Dáil debates

Wednesday, 27 April 2022

Birth Information and Tracing Bill 2022: Report and Final Stages

 

4:42 pm

Photo of Ivana BacikIvana Bacik (Dublin Bay South, Labour) | Oireachtas source

I have tabled a number of amendments in this grouping. Most of them are technical. My substantive amendment is No. 59, which deals with the issue of the mandatory information session. This is the big sticking point for us with the Bill. I am very disappointed we did not see progress made on it on Committee Stage. We had a full debate with the Minister and I acknowledge how much progress was made on other issues on Committee Stage and since then. We all appreciate the improvements that have been made to the Bill.

This is still a difficult point for us and for those seeking information. It means access to birth information remains conditional in certain cases on the holding of this information session. We all accept, as the Minister said on Committee and Second Stages, the need to balance information rights and privacy rights. For us the retention of the mandatory information session means privacy rights continue to trump identity rights. During the pre-legislative scrutiny the committee put forward a unanimous recommendation that an alternative to a mandatory information session as a safeguard to ensure the balance of rights would be sending an appropriate statement by registered post. In amendment No. 59 I have crafted a mechanism whereby such a statement could be sent by the authority, setting out the relevant matters in writing to a person seeking information. In my view this would be a sufficient safeguard, along with the other safeguards in the legislation such as the information campaign, the contact preference register and the age limit, to ensure these constitutional rights are balanced. It would be a more practical mechanism because it would ensure there could be no dispute as to what was said and whether a Zoom call or a meeting had in fact taken place. It would also show trust in the people seeking information that they would receive this statement and it would be sufficient.

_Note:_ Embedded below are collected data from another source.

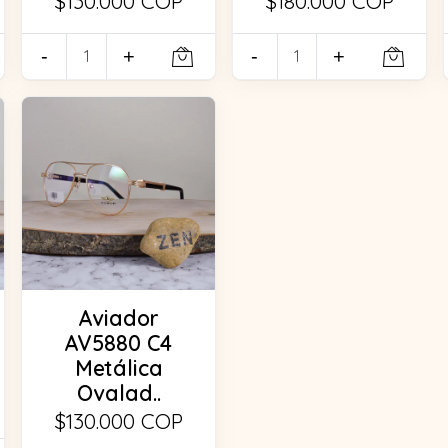
$130.000 COP
$180.000 COP
-
+
-
+
Aviador
AV5880 C4
Metálica
Ovalad..
$130.000 COP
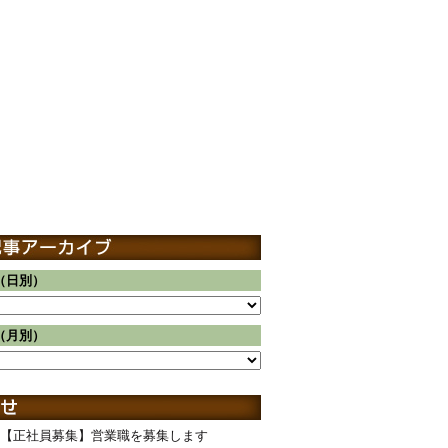
（日別）
（月別）
【正社員募集】営業職を募集します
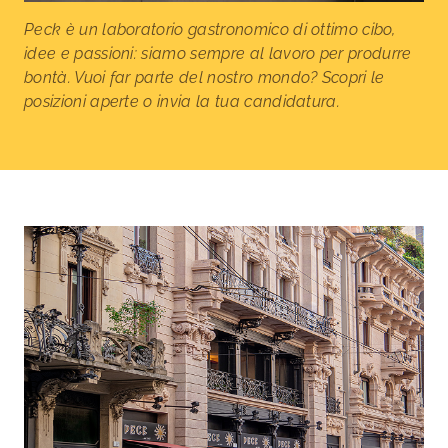
Peck è un laboratorio gastronomico di ottimo cibo,
idee e passioni: siamo sempre al lavoro per produrre
bontà. Vuoi far parte del nostro mondo? Scopri le
posizioni aperte o invia la tua candidatura.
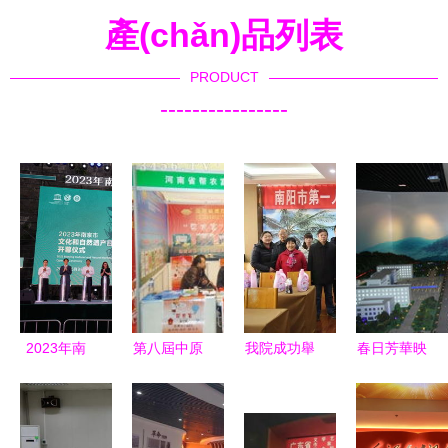
產(chǎn)品列表
PRODUCT
----------------
2023年南
第八屆中原
我院成功舉
春日芳華映
京市文化和
肥料農
辦元宵佳節
礦魂 桃園
自然遺產
(nóng)資產
(jié)系列文
社區(qū)組
(chǎn)日系
(chǎn)品交
化活動
織女職工參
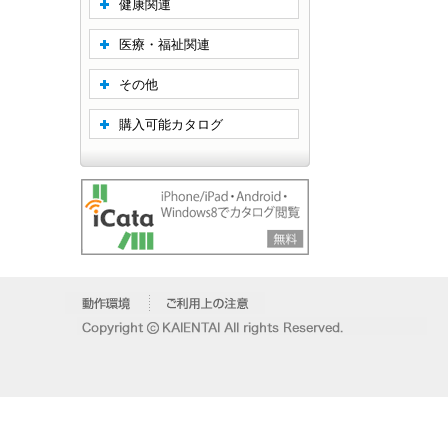
健康関連
医療・福祉関連
その他
購入可能カタログ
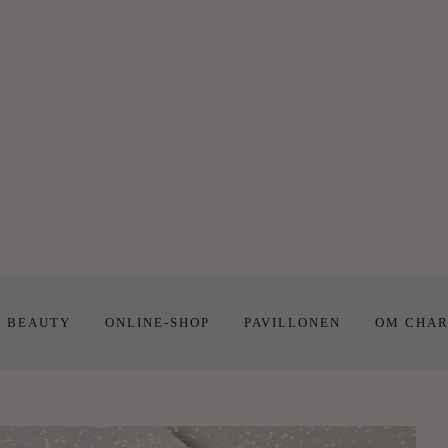
E BEAUTY
ONLINE-SHOP
PAVILLONEN
OM CHAR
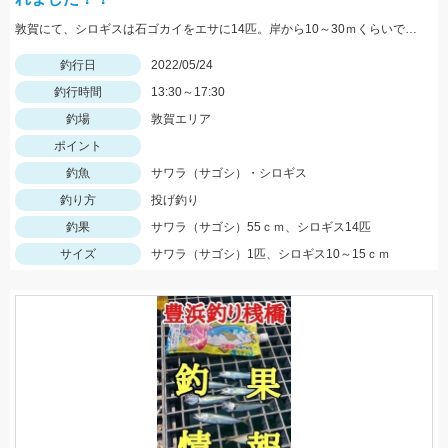
敦賀にて、シロギスは石ゴカイをエサに14匹。岸から10～30ｍくらいでもよく当たる。夕方にサゴシがヒット、ルアーはレンジバイブ55。
釣行日
2022/05/24
釣行時間
13:30～17:30
釣場
敦賀エリア
ポイント
釣魚
サワラ（サゴシ）・シロギス
釣り方
投げ釣り
釣果
サワラ（サゴシ）55ｃｍ、シロギス14匹
サイズ
サワラ（サゴシ）1匹、シロギス10～15ｃｍ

Since Committee Stage I looked again at section 17 to see what the Government proposes as a safeguard. The information session need not be in one place but it does require that each participant is able, directly or by means of electronic communications technology, to speak to and be heard by the other participants. It sets out in subsection (2) the relevant information about which the designated person is to inform the adopted person seeking the information. Why can this information not simply be set out in a written statement and sent by registered post so there is proof that it has been received? This is particularly so when section 17(4) requires the designated person, on completion of the information session, to confirm it has taken place and to provide notification. There is already in the Government's proposal a mechanism for a written statement. Why not bypass the mandatory information session and bypass this condition on access to information and, as the committee recommended as an ending of a rather paternalistic approach requiring an information session, simply send a statement by registered post? It is what we do with court summons and other important legal documents. We think this would be a far preferable method of informing somebody. It would mean there could be no condition on access.

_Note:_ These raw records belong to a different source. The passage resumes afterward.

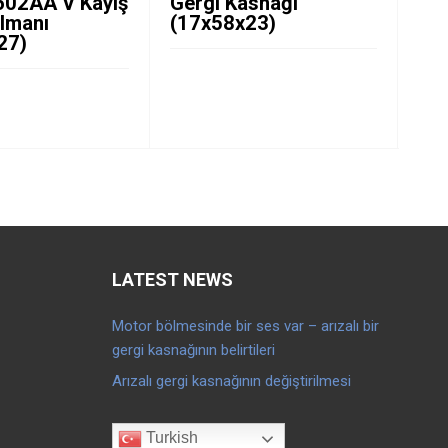
02AA V Kayış
Gergi Kasnağı
77
ulmanı
(17x58x23)
85
27)
LATEST NEWS
Motor bölmesinde bir ses var – arızalı bir
gergi kasnağının belirtileri
Arızalı gergi kasnağının değiştirilmesi
Turkish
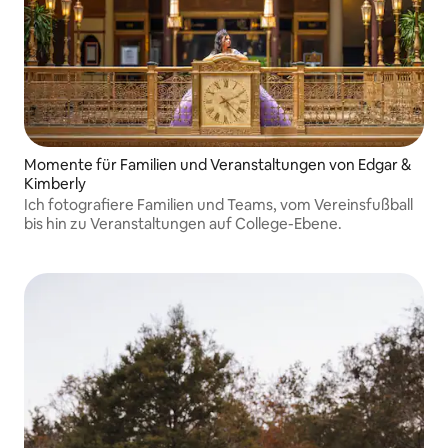
Momente für Familien und Veranstaltungen von Edgar &
Kimberly
Ich fotografiere Familien und Teams, vom Vereinsfußball
bis hin zu Veranstaltungen auf College-Ebene.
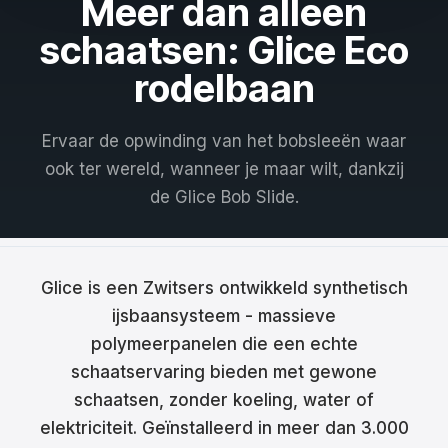
Meer dan alleen
Français
schaatsen: Glice Eco
Nederlands
rodelbaan
Italiano
Ervaar de opwinding van het bobsleeën waar
Español
ook ter wereld, wanneer je maar wilt, dankzij
de Glice Bob Slide.
Português
Dansk
Svenska
Glice is een Zwitsers ontwikkeld synthetisch
ijsbaansysteem - massieve
Norsk
polymeerpanelen die een echte
schaatservaring bieden met gewone
Suomi
schaatsen, zonder koeling, water of
Polski
elektriciteit. Geïnstalleerd in meer dan 3.000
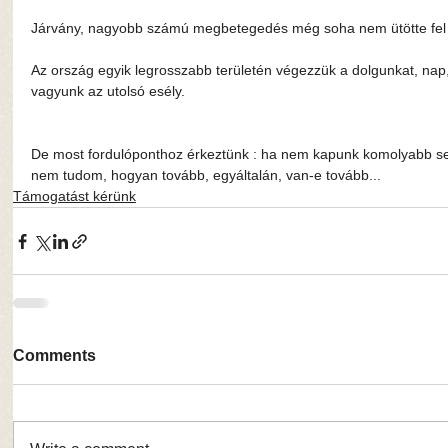
Járvány, nagyobb számú megbetegedés még soha nem ütötte fel a
Az ország egyik legrosszabb területén végezzük a dolgunkat, nap,
vagyunk az utolsó esély.
De most fordulóponthoz érkeztünk : ha nem kapunk komolyabb se
nem tudom, hogyan tovább, egyáltalán, van-e tovább...
Támogatást kérünk
Comments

I asked the following on Committee Stage and still do not have a response. What if the adopted persons will not take the Zoom call or meet the designated person? It would mean they would not get access to the information, as I understand it. It is a condition upon access to information. This is against the spirit of the Bill, the otherwise inclusive text in the Bill and the great improvement the Bill makes to the very dated and patriarchal culture we all want to see changed. It has changed so much in so many other provisions of the Bill. It is most regrettable we have not seen movement on the information session. Amendment No. 59 in particular seeks to make this change and put into effect what the committee unanimously recommended during pre-legislative scrutiny.